### Actions to take
1 - In the forum thread about the search function, which operating system is the first poster running?
2 - Repeat the part of the forum thread starting with "That looks odd." and going on through "to the problem.".
3 - Say whether each statement agrees with the forum thread. For each, answer yes or no and quote the words that decide it.
(a) Zoran suggests resetting to the default setting on the View tab under Tools > Folder Options.
(b) Toggling View > Explorer Bar > Search off and on brought back the box for entering search criteria.
(c) The first poster reports that the dog character of the search companion appears.

### Selected extract
* * *
# My search function does not work...



## kyudogrrl66 (Jun 10, 2006)

I'm running Windows XP Pro, and my Search function does not work. When I go to >start > search, I get the window that says "search companion", and has all the usual "file-edit-view-favorites-tools-help" menu options at the top of the window, but I do not get a box to enter search criteria in....the whole window is blank except for the menu options.  My search companion doesn't ever show up (the dog character). Help! I'm tearing my hair out trying to look for buried documents, and would love to have the abilito to "search" again. 

Thanks in advance!


----------



## Zoran (Jun 10, 2006)

On the side there is a link that says "All files and folders". Click that and you will get a search box.


----------



## kyudogrrl66 (Jun 10, 2006)

I usually click on 'all files and folders' , when the option is there, but unfortunately, the option isn't there. 

Here's a screen shot of what I get when I click "search"


----------



## Zoran (Jun 10, 2006)

That looks odd. Try going to View > Explorer Bar > Search and toggle it on if it isn't already. If it is on try to toggle it off and on.

Also you may want to try to going to Tools > Folder Options and reset to default setting on the View tab.

Also try right-clicking the gray area. If there is an option that says Lock Toolbar that is checked, uncheck it.

Otherwise, it may be one of those weird bugs that Microsoft usually has. You may want to do a search on their site for a fix to the problem.


----------



## kyudogrrl66 (Jun 10, 2006)

Thanks, Zoran! I'll try those suggestions when I get back to my home computer, and let you know how it goes....


----------



## kyudogrrl66 (Jun 10, 2006)

Well, no luck. I went to View > Explorer Bar > Search, to try and toggle it off and on...and the only thing that happens is the gray column area on the left side disappears.  Went to Tools>Folder options, and nothing happens. I checked and unchecked the "lock toolbar" option, and nothing. I'll try to search on the Microsoft website and see what they have....


----------
* * *
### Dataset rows
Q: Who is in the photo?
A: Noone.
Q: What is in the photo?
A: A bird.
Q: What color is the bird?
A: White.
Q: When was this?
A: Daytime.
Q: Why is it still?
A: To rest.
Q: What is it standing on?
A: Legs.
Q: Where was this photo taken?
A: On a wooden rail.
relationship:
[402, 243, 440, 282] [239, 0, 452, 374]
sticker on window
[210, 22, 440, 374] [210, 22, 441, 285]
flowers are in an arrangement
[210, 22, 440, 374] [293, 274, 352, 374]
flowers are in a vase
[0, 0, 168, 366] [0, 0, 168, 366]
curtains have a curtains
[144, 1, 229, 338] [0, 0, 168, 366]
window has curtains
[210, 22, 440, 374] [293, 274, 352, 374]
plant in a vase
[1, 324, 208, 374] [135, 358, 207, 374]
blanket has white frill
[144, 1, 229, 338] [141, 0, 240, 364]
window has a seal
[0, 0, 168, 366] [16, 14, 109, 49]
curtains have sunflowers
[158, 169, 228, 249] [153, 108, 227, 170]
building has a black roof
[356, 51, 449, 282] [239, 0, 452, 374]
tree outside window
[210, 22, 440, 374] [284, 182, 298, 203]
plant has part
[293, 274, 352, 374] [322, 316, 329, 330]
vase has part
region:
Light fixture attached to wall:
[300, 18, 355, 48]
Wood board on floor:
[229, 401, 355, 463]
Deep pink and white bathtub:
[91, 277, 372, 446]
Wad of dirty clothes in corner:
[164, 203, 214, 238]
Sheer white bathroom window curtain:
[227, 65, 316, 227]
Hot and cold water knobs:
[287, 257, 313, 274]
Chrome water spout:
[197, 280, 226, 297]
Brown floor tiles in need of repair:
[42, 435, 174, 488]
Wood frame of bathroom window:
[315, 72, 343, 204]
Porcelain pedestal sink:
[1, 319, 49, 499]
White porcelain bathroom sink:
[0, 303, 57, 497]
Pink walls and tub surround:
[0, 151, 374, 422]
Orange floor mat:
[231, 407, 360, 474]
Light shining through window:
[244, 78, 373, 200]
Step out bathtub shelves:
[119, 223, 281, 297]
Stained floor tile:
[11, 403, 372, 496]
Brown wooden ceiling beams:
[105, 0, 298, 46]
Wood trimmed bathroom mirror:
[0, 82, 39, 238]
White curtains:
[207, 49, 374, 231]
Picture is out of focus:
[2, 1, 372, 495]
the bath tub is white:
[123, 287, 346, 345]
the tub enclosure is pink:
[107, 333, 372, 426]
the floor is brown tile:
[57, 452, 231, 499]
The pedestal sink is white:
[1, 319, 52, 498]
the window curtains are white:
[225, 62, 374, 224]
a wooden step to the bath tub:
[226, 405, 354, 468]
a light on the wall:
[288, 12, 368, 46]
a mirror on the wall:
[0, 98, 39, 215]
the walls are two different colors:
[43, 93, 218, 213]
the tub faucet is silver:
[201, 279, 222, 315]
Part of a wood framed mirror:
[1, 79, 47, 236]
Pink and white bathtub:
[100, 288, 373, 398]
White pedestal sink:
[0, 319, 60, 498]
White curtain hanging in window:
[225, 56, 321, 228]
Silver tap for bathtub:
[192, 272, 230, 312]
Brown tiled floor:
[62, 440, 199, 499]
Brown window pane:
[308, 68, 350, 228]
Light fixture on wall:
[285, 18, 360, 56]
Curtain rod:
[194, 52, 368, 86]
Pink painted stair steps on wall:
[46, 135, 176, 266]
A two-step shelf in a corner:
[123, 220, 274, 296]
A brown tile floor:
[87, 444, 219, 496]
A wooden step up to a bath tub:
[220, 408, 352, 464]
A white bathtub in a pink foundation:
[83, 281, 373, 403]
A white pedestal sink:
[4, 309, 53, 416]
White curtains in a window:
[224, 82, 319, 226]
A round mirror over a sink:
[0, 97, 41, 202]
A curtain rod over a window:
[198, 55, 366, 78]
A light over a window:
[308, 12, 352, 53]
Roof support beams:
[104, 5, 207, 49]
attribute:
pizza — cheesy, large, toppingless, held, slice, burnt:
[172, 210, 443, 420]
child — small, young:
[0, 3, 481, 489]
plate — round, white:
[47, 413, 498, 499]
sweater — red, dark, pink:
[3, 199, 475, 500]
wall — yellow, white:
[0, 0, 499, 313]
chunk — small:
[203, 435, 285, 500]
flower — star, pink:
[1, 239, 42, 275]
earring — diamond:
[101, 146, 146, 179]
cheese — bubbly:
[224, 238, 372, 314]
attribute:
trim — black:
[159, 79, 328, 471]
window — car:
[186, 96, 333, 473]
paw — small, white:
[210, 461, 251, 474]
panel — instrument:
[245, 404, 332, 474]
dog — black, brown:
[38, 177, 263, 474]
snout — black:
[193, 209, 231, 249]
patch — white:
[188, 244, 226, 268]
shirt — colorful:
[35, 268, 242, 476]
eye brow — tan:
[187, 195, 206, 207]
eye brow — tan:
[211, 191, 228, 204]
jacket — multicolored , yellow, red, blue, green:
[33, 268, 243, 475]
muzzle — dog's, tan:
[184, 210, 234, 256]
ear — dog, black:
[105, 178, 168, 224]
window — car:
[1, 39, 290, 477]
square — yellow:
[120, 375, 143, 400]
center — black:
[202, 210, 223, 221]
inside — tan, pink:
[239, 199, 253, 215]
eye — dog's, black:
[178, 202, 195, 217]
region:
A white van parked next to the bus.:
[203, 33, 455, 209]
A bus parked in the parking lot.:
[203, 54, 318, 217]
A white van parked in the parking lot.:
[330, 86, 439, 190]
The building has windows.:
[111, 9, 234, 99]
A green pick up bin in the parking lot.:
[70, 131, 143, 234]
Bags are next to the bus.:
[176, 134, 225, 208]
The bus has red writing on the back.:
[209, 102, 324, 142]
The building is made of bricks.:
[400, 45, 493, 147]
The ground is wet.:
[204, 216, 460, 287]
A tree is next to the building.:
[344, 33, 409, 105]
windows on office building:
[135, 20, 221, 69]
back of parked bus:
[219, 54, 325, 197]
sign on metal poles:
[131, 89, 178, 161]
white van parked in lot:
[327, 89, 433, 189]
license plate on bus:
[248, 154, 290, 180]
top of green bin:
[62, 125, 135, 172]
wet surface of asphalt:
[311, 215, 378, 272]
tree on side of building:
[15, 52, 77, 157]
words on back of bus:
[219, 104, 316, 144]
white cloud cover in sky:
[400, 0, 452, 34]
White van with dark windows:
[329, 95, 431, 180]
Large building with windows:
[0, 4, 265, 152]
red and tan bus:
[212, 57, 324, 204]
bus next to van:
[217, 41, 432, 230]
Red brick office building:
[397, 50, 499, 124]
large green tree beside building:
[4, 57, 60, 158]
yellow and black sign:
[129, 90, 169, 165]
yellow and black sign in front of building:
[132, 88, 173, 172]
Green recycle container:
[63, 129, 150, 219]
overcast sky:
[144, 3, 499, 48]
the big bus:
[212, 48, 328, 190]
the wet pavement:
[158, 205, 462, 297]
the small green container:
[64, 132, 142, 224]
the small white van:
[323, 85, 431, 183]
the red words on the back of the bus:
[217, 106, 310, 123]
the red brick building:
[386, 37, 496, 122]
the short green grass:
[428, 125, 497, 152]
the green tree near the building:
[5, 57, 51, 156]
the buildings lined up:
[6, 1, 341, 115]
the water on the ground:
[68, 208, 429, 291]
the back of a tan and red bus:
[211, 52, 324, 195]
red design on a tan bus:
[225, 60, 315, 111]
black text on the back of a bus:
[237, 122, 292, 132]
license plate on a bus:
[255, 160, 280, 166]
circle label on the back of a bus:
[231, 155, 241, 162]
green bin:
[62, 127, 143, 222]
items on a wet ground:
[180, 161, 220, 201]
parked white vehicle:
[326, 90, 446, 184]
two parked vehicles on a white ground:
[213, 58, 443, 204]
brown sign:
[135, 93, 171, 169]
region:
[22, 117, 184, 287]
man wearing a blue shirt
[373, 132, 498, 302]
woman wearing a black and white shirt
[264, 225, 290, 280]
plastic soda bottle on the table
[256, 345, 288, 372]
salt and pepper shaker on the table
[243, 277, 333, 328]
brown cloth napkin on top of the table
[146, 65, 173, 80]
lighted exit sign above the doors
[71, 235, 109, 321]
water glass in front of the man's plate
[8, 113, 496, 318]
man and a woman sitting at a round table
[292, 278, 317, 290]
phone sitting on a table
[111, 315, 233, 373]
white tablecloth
* * *
### Results in order
1 - Windows XP Pro.

2 -
That looks odd. Try going to View > Explorer Bar > Search and toggle it on if it isn't already. If it is on try to toggle it off and on.

Also you may want to try to going to Tools > Folder Options and reset to default setting on the View tab.

Also try right-clicking the gray area. If there is an option that says Lock Toolbar that is checked, uncheck it.

Otherwise, it may be one of those weird bugs that Microsoft usually has. You may want to do a search on their site for a fix to the problem.

3 -
(a) Yes: "Also you may want to try to going to Tools > Folder Options and reset to default setting on the View tab."
(b) No: "the only thing that happens is the gray column area on the left side disappears."
(c) No: "My search companion doesn't ever show up (the dog character)."